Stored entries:
━━━

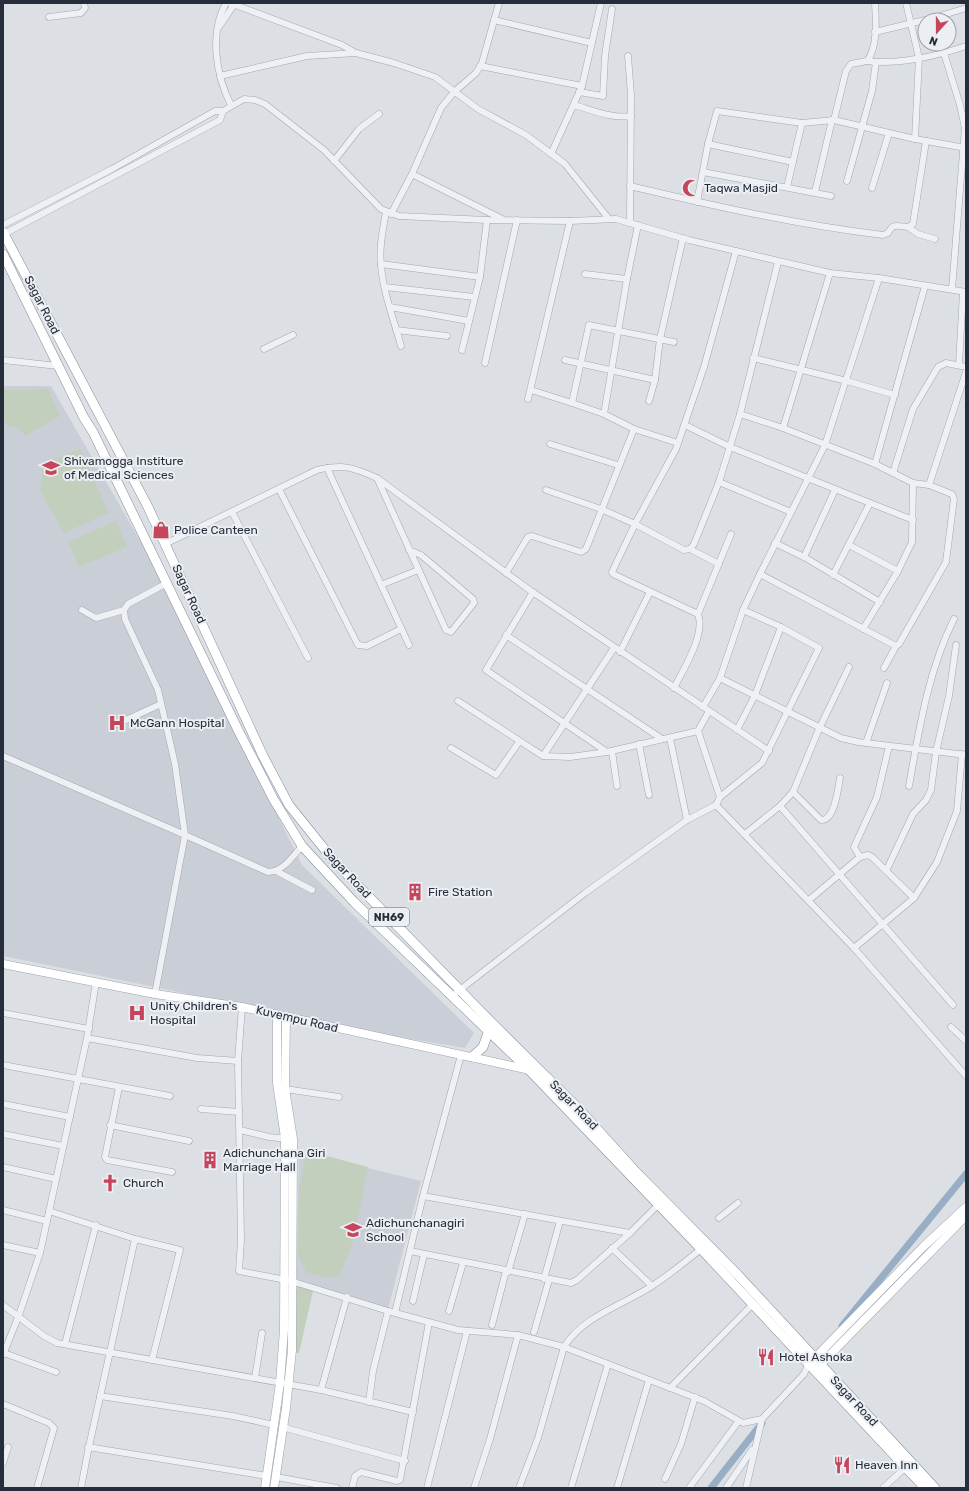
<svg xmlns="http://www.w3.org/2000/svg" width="969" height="1491" viewBox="0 0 969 1491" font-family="Rubik,sans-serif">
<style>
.built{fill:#cacfd7}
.green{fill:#c2cfbd}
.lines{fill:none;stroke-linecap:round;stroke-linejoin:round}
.canal{stroke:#98aec4;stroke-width:7}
.minor-casing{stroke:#a2a7af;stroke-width:7}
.major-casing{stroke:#9ca4b0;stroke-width:9}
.highway-casing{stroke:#848e9b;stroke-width:10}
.minor{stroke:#eef0f4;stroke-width:6}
.major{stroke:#fff;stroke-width:8}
.highway{stroke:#fff;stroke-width:9}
.labels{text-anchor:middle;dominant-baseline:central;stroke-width:4;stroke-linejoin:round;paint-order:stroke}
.shield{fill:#ebeff3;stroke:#626872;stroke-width:1}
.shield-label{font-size:11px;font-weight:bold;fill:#272e3b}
.poi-label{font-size:12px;fill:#272e3b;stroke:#ebeff3;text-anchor:start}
.street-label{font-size:12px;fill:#272e3b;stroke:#ebeff3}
</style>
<rect width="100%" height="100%" fill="#dce0e5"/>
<g class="built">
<polygon points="3,386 51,386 146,551 302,865 474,1033 465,1048 399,1037 3,956"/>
<polygon points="299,1151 421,1181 388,1309 296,1279"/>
</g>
<g class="green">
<polygon points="48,389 60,416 25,436 18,428 7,425 3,417 3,390"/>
<polygon points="80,449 109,513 64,533 39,489 42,478 41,464"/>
<polygon points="116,521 127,547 79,567 68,542"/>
<polygon points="323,1155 368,1167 353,1242 340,1275 327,1278 306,1272 298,1255 299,1189 305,1159"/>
<polygon points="295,1285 313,1291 299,1353 295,1353"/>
</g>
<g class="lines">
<g class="canal">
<polyline points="842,1326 966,1174"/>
<polyline points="711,1488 762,1423"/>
</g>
<g class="minor-casing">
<g id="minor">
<path d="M226,3c-17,30 -10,73 5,102"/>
<polyline points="230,3 342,45 356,53"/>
<polyline points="906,3 919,58 915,139"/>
<polyline points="49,17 81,13 85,8 84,3"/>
<polyline points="494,20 592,43"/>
<polyline points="927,20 966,8"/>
<polyline points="219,27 235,3"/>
<polyline points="875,32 925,20"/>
<polyline points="944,53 960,105 965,128 952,289"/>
<polyline points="628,56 631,95 630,223"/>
<path d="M867,61c30,4 70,-5 99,-15"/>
<polyline points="480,66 582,86"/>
<polyline points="220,76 307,56 356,53 394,63 435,77 478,109 526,135 565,164 609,219"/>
<polyline points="579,92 603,96 605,56 612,9"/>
<path d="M574,105c18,5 38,14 57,11"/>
<path d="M834,120l12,-49 5,-7 16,-3c11,-14 9,-41 8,-58"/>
<polyline points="708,144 793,162"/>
<polyline points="551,154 582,86 601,3"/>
<polyline points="334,161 359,129 379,114"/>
<polyline points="703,172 831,196"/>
<polyline points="412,174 502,219"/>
<polyline points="847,181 872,91 876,62"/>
<path d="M630,186c84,20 168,39 253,49l5,-2c5,-10 10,-7 20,-6l5,-3 13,-83"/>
<polyline points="787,187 802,123"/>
<polyline points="872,188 889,133"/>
<polyline points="815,192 832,120"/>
<polyline points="697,202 708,144 717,111 802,123 834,120 915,139 966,148"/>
<path d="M386,212c-3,17 -7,35 -5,53 2,27 13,55 20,81"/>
<polyline points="391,214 412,174 441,108 454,92 476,73 482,63 499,3"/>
<polyline points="3,225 112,169 215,111 223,111 244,99 255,100 265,104 324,150 381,209 399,216 487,220 570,221 616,219 689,240 830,273 879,278 966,292"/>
<polyline points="908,227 918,234 935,239"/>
<polyline points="4,234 220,120 223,111"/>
<polyline points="381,264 480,277"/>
<polyline points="585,274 627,279"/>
<polyline points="385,287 474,297"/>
<polyline points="390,307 469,321"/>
<polyline points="396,330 447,336"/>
<polyline points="264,349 293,335"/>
<polyline points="462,350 480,277 487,220"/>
<polyline points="753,358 847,381 895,395"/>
<polyline points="3,360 58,366"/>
<polyline points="565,360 655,380"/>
<polyline points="485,363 517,220"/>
<polyline points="959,365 963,292"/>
<polyline points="531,390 572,403 604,414 634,429 678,443"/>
<polyline points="528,399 570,221"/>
<polyline points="649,401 655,380 660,339 683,238"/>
<polyline points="572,403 589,325 674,342"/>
<polyline points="604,414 627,279 638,225"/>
<polyline points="740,414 783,428 875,464 913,483 929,485 949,493 952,494 954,499 946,562 899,644 896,646 760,574"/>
<polyline points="685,425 730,447 870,503 833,575"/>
<polyline points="783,428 830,273"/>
<polyline points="550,444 618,465"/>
<polyline points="875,464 925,286"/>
<polyline points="327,468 409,645"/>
<polyline points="893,473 913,409 938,367 946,363 966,367"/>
<polyline points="377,478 446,630 451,632 474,603 473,599 421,555 409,550"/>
<polyline points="719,482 791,512"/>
<polyline points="929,485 966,372"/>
<polyline points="279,489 358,645 367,646 401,629"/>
<polyline points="546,490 601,509 635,524 684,550 690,549 719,564"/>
<polyline points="870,503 913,520"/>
<polyline points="232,512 308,658"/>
<polyline points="731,534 698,614 613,574 612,572 635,524 676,449 704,367 736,251"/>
<polyline points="775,543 804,557 880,602"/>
<path d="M165,544l152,-74c27,-6 35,-3 60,8l154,113 238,160"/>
<polyline points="849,545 898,571"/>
<polyline points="690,549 694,544 719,482 740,414 778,262"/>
<polyline points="804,557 835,490"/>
<polyline points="506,573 528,537 532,536 581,552 586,549 634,429"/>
<path d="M167,583l-39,21 -4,6 1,9 33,71 17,74 10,71 83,37c16,-1 24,-15 34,-26"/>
<polyline points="381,585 418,570"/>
<polyline points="533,592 486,670 607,752"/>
<polyline points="82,610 96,618 124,610"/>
<polyline points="863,629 898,571 912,542 913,483"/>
<polyline points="506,635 662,739"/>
<polyline points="620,652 650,592"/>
<polyline points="884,668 896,646"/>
<polyline points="720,678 841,738 858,742 966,755"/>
<path d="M674,688c9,-18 32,-54 24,-74"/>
<polyline points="458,701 543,756 570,757 607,752 698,731"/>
<polyline points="703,707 720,678 743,610 760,574 825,445 879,278"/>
<polyline points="709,711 698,731 720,797"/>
<polyline points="117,724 161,704"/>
<polyline points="737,730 755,695 781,627"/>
<polyline points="670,738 687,820"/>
<polyline points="866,743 887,683"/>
<polyline points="639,744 649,795"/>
<polyline points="889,746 877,797 854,847 860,857 868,855 872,857 914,898"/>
<polyline points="451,748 496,775 519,742"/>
<polyline points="612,751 617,786"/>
<polyline points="3,756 185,835 155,994"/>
<polyline points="543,756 614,648"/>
<path d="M909,786c10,-56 19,-115 45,-167"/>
<path d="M793,792l28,28c14,1 17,-32 19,-42"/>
<polyline points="716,805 854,948 966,1076"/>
<polyline points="780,806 953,1005"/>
<polyline points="745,834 780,806 793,792 819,729 849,667"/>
<polyline points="887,869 913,814 926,800 931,790 936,752 949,696 956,645"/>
<polyline points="276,871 312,890"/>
<polyline points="809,900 860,857"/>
<polyline points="854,948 914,898 937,862 957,811 962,754"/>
<polyline points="457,992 585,893 687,820 716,805 720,797 762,763 819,648 781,627 743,610"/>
<polyline points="242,1007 238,1061 241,1240 239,1271 291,1281 388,1311 458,1330 518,1335 564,1347 704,1401 743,1423 762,1419 804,1374 808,1365"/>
<polyline points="3,1013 89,1029"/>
<polyline points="951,1027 966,1041"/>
<polyline points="87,1038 197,1058 238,1061"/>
<polyline points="3,1065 170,1096"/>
<polyline points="119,1087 105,1157 107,1160 172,1172"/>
<polyline points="285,1089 339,1097"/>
<polyline points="3,1104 70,1117"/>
<polyline points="201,1109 239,1112"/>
<polyline points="110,1125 189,1141"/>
<polyline points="240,1130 269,1137 289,1139"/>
<polyline points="3,1134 63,1146"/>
<polyline points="3,1167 56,1179"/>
<polyline points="423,1196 630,1233"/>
<polyline points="3,1210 47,1221"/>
<polyline points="49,1211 135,1239 180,1250 152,1360"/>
<polyline points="719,1218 738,1203"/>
<polyline points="3,1245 40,1253"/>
<polyline points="612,1248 652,1286"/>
<polyline points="410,1251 571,1283 577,1280 630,1233 658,1205"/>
<polyline points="508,1272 525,1214"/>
<polyline points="544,1279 560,1221"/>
<polyline points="413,1301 424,1254"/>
<polyline points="3,1305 44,1336 57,1343 321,1390 413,1412"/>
<polyline points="449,1311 463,1263"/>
<polyline points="395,1313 423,1196 461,1055"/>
<polyline points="492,1325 506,1271"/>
<polyline points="534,1332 549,1280"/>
<polyline points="65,1344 96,1225"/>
<polyline points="4,1353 56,1372"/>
<polyline points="3,1355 19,1315 40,1253 87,1038 96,982"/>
<polyline points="255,1378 262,1333"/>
<polyline points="670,1388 753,1304"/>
<polyline points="321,1390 347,1297"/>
<polyline points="100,1396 233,1416 274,1425"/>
<polyline points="369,1402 373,1371 388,1311"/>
<polyline points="3,1404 49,1423 54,1428 37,1488"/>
<polyline points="282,1427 405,1461"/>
<polyline points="88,1447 267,1476"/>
<polyline points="3,1463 8,1447"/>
<polyline points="276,1477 337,1488"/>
<polyline points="665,1479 681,1444 695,1397"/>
<polyline points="81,1488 88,1451 135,1239"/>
<polyline points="352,1488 355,1476 361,1472 397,1481 400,1480 429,1322"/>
<polyline points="427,1488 467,1331"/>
<polyline points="474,1488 490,1439 518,1335"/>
<path d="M519,1488l19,-50 26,-91c19,-31 59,-42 88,-61 17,-11 33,-24 49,-37"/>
<polyline points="571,1488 608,1364"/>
<polyline points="617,1488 649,1380"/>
<polyline points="689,1488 738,1422"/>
<polyline points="726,1488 752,1450"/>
<polyline points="746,1488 762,1419"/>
<polyline points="883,1488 905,1468"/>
</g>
</g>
<g class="major-casing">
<g id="major">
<polyline points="3,964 155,994 242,1007 530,1070"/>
<polyline points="811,1362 923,1247 966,1207"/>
<polyline points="817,1368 966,1216"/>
<polyline points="265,1488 280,1383 284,1330 285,1138 277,1083 277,1015"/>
<polyline points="274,1488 286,1408 292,1350 293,1139 285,1089 286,1017"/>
</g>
</g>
<g class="highway-casing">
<g id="highway">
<polyline points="3,232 148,507 263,756 289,805 334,861 493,1024 580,1110 637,1173 738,1275 935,1488"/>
<polyline points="3,254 84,418 93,432 239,732 274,800 302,846 354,902 529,1070 701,1249 925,1488"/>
<polyline points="472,1057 483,1047 488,1033"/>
</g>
</g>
<use href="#minor" class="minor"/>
<use href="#major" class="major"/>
<use href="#highway" class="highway"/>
</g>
<defs>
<g id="mosque-bare" transform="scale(1.38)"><path d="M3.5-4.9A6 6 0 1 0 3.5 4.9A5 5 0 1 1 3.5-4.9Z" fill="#c6455c" stroke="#ebeff3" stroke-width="2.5" paint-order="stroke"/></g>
<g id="university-bare" transform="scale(1.38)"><path d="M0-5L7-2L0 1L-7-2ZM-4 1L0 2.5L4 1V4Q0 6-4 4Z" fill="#c6455c" stroke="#ebeff3" stroke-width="2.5" paint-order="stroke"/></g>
<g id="shop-bare" transform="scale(1.38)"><path d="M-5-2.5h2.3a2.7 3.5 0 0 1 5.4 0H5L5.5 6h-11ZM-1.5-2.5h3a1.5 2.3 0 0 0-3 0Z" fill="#c6455c" stroke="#ebeff3" stroke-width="2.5" paint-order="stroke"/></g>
<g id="hospital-bare" transform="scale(1.38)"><path d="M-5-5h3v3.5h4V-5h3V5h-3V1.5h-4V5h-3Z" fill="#c6455c" stroke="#ebeff3" stroke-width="2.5" paint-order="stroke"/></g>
<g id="building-bare" transform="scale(1.38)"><path d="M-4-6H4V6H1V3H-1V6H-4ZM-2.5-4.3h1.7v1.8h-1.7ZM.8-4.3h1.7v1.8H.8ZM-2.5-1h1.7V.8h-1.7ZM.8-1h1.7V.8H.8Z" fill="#c6455c" stroke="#ebeff3" stroke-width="2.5" paint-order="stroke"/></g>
<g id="church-bare" transform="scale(1.38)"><path d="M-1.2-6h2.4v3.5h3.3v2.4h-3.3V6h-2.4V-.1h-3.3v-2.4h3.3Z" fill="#c6455c" stroke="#ebeff3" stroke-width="2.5" paint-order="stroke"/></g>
<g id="school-bare" transform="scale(1.38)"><path d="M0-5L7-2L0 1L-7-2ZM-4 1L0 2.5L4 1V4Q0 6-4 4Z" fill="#c6455c" stroke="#ebeff3" stroke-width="2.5" paint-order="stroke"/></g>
<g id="restaurant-bare" transform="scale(1.38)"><path d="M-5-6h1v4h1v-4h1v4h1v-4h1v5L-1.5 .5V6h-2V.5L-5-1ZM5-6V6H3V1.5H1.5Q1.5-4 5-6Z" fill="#c6455c" stroke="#ebeff3" stroke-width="2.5" paint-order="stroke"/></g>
</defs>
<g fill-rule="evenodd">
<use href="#mosque-bare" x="691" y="188"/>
<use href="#university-bare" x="51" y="468"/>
<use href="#shop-bare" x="161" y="530"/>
<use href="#hospital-bare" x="117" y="723"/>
<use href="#building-bare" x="415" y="892"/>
<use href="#hospital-bare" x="137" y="1013"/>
<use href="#building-bare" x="210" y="1160"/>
<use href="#church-bare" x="110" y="1183"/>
<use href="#school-bare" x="353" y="1230"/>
<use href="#restaurant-bare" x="766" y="1357"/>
<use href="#restaurant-bare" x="842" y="1465"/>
</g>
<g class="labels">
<rect class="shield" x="369" y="908" width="40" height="18" rx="3"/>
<g class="shield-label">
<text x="389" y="917">NH69</text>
</g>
<g class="poi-label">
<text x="704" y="188">Taqwa Masjid</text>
<text x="64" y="461">Shivamogga Institure<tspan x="64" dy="14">of Medical Sciences</tspan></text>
<text x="174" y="530">Police Canteen</text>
<text x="130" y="723">McGann Hospital</text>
<text x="428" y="892">Fire Station</text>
<text x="150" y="1006">Unity Children's<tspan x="150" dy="14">Hospital</tspan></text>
<text x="223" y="1153">Adichunchana Giri<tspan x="223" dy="14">Marriage Hall</tspan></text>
<text x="123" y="1183">Church</text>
<text x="366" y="1223">Adichunchanagiri<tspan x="366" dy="14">School</tspan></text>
<text x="779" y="1357">Hotel Ashoka</text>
<text x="855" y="1465">Heaven Inn</text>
</g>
<g class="street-label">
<text transform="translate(42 305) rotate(63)">Sagar Road</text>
<text transform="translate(189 594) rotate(65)">Sagar Road</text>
<text transform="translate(347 873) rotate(47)">Sagar Road</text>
<text transform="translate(297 1019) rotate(13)">Kuvempu Road</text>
<text transform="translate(574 1105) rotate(46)">Sagar Road</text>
<text transform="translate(854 1401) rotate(47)">Sagar Road</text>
</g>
</g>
<rect width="969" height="1491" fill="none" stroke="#272e3b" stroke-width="8"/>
<g transform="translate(937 32) rotate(201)"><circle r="19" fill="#ebeff3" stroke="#9da2a9"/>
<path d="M0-3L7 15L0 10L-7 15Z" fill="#c6455c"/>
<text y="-6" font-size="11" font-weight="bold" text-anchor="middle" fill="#272e3b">N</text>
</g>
</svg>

━━━

**WHAT THE EXERCISE ASKS:** Using the records above, report each line that contains the word "lines" by copying it.

**RESULT FOR THIS TASK:**
.lines{fill:none;stroke-linecap:round;stroke-linejoin:round}
<g class="lines">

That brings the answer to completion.